Most U.S. stocks experienced declines on Wednesday as oil prices began to rise once more, though the markets remained relatively stable for a second consecutive day following a turbulent start to the week due to the conflict in the Middle East. The S&P 500 ended the trading session with a 0.1% drop, the Dow Jones Industrial Average slipped by 0.6%, and the Nasdaq composite saw a 0.1% increase. Oracle played a role in curbing Wall Street’s losses after its stock surged following a strong earnings report.
Since the commencement of the conflict on February 28, oil prices have been the primary catalyst for significant fluctuations in financial markets globally, sometimes changing rapidly. This week, oil prices briefly surged to their highest levels since 2022 amid concerns that Middle East production disruptions could lead to prolonged blockades, thereby fueling worries about a potential spike in global inflation.
Despite the International Energy Agency (IEA) announcing that its members would release a historic 400 million barrels of oil from emergency reserves, oil prices edged higher on Wednesday. Analysts suggest that only a full restoration of oil and natural gas supply from the Persian Gulf region will truly stabilize the market, with investors eagerly anticipating the end of the conflict.

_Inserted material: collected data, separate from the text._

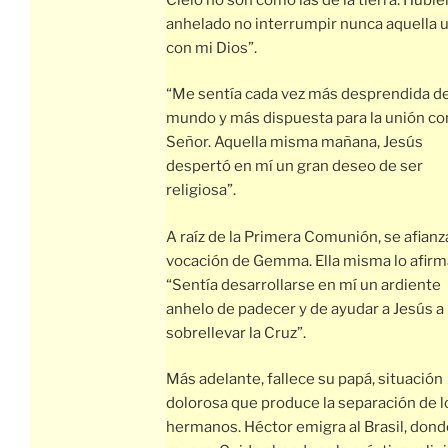
anhelado no interrumpir nunca aquella 
con mi Dios”.
“Me sentía cada vez más desprendida de
mundo y más dispuesta para la unión co
Señor. Aquella misma mañana, Jesús
despertó en mí un gran deseo de ser
religiosa”.
A raíz de la Primera Comunión, se afianza
vocación de Gemma. Ella misma lo afirm
“Sentía desarrollarse en mí un ardiente
anhelo de padecer y de ayudar a Jesús a
sobrellevar la Cruz”.
Más adelante, fallece su papá, situación
dolorosa que produce la separación de l
hermanos. Héctor emigra al Brasil, dond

“I think it will have a calming effect and it will push prices down simply because, you know, sentiment will be eased, and essentially we will have more oil available on the market,” said Naveen Das, an energy analyst at Kpler in London. However, Das emphasized that the released reserves may not fully offset the ongoing daily loss of oil in the Strait of Hormuz.
The price of Brent crude, the global benchmark, surged by 4.8% to settle at $91.98 US, while benchmark U.S. crude rose by 4.6% to settle at $87.25 US per barrel. Germany, Austria, and Japan announced plans to release portions of their oil reserves in response to the IEA’s call for member countries to release reserves.
Concerns are focused on the Strait of Hormuz, a critical waterway where a significant portion of the world’s oil shipments pass through daily. The conflict has disrupted traffic in the strait, leading to storage tanks filling up and prompting oil producers to reduce output.
Amid ongoing tensions, the U.S. has taken action against Iranian vessels laying mines, while Iran has threatened to block oil exports in the region. Analysts emphasize the importance of ensuring crude oil flows through the strait to stabilize prices.
While emergency oil reserve releases may provide temporary relief, analysts warn that prolonged supply disruptions could lead to further oil price increases if the conflict persists. There are concerns that sustained high oil prices could strain household budgets and business operations, potentially leading to a scenario of “stagflation.”
Recent data showed a 2.4% year-over-year increase in consumer prices for groceries, gasoline, and other essentials in February. The inflation rate, though in line with expectations, remains above the Federal Reserve’s two per cent target, prompting speculation about the timing of potential interest rate cuts.
The spike in oil prices has led traders to revise expectations for Fed rate cuts, with implications for the economy and inflation. President Trump’s calls for rate cuts to boost the economy have raised concerns about their impact on inflation.